第1楽章はそれぞれの楽器が存在感のある演奏が聞かれます。中でもヴィオラの存在感は大きいです。糸杉の間の響きの良さは格別です。ホルンはこの楽章ではあまり目立ちませんがソロはよい響きです。第2楽章:アダージョ・カンタービレはクラリネットとヴァイオリンの美しい響きに耳をうばわれます。ファゴットの響きも素晴らしい。第3楽章:メヌエットの踊りたくなるようなテンポ運びで、クラリネットとホルンの響きもたまりません。ホルンのストップ音が聞きものです。第4楽章の主題と変奏曲は淡々とすすむようですがこの息の合った演奏は見事なものです。変奏に入ってチェロとヴィオラのうまさも際立っています。クラリネットとファゴットそしてホルンの変奏の響きのよさも聞きものです。第5楽章のスケルツォは冒頭のホルンが象徴的です。トリオの弦楽器の美しさも絶品。第6楽章は序奏でホルンが哀愁的な主題を吹きますがナチュラルホルンで吹くとストップ音が入って独特の響きになるところは聞きどころでしょう。プレストからは実に素晴らしいアンサンブルが聞かれます。オリジナル楽器のうまさが光ります。
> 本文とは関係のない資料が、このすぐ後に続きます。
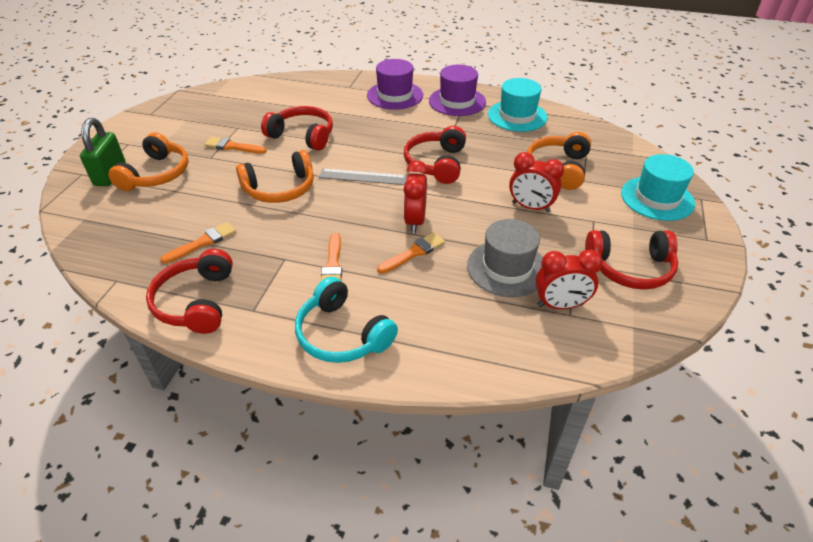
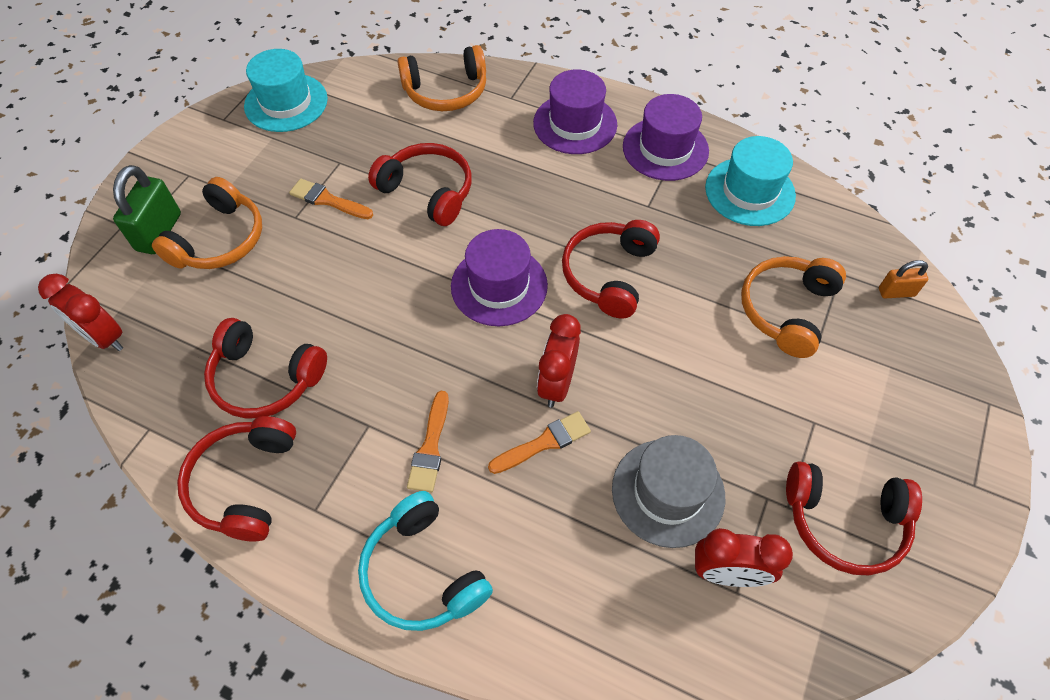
camera: 10 degrees right, 15 degrees up
(203, 242) = (265, 378): orange brush -> red headphones
(280, 189) = (381, 292): orange headphones -> orange headphones (446, 91)
(362, 177) = (499, 286): grey ruler -> purple hat
(530, 207) = (727, 382): red clock -> red clock (104, 337)
(624, 153) = (896, 292): none -> orange padlock
(657, 198) = (921, 392): turquoise hat -> turquoise hat (286, 103)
マイヤーのヴァイオリンによるカデンツァも素晴らしい。
 シューベルトの八重奏曲は演奏に1時間近くかかるる大曲で室内アンサンブルのための交響曲といえます。1824年に書かれており「未完成」と「ザ・グレート」の間になります。シューベルトはホルンを大切にした曲が多いのですが、この曲にも重要なメロディーを吹かせています。第1楽章ではアダージョに続くアレグロの中で吹かれる流れるようなメロディはクラリネットの主題に続くもので流れるような主題が美しいです。速いテンポですがレックスットのホルンのハンドさばきの素晴らしさに驚きます。この長い楽章をそれぞれの楽器が調和のとれた演奏でときには前面にでて存在感を示しています。コーダはホルンで終わります。第2楽章:アダージョはクラリネットで始まる穏やかな雰囲気がきれいです。第3楽章:アレグロ・ヴィヴァーチェは快活なスケルツォです。トリオがきれいです。「ロザムンデ」を思わせるような主題と響きが流れてきます。第4楽章:アンダンテはは主題と変奏曲、「ロザムンデ」の間奏曲を思わせるようなメロディーが出てきます。ホルンにも美しい主題が現れます。第5楽章:メヌエットはこの曲の中でも白眉といえる楽章です。クラリネットの美しい主題が転調しながら歌われ弦楽器、ホルンに受け継がれていきます。オリジナル楽器の響きは何度聞いても良いものです。第6楽章・アンダンテ・モルト〜アレグロはシューベルトの音楽の美しさがあります。ストーリーを感じさせる作品で、全6楽章小さい編成ながらもオーケストラを聞いているかのようです。演奏時間55分38秒。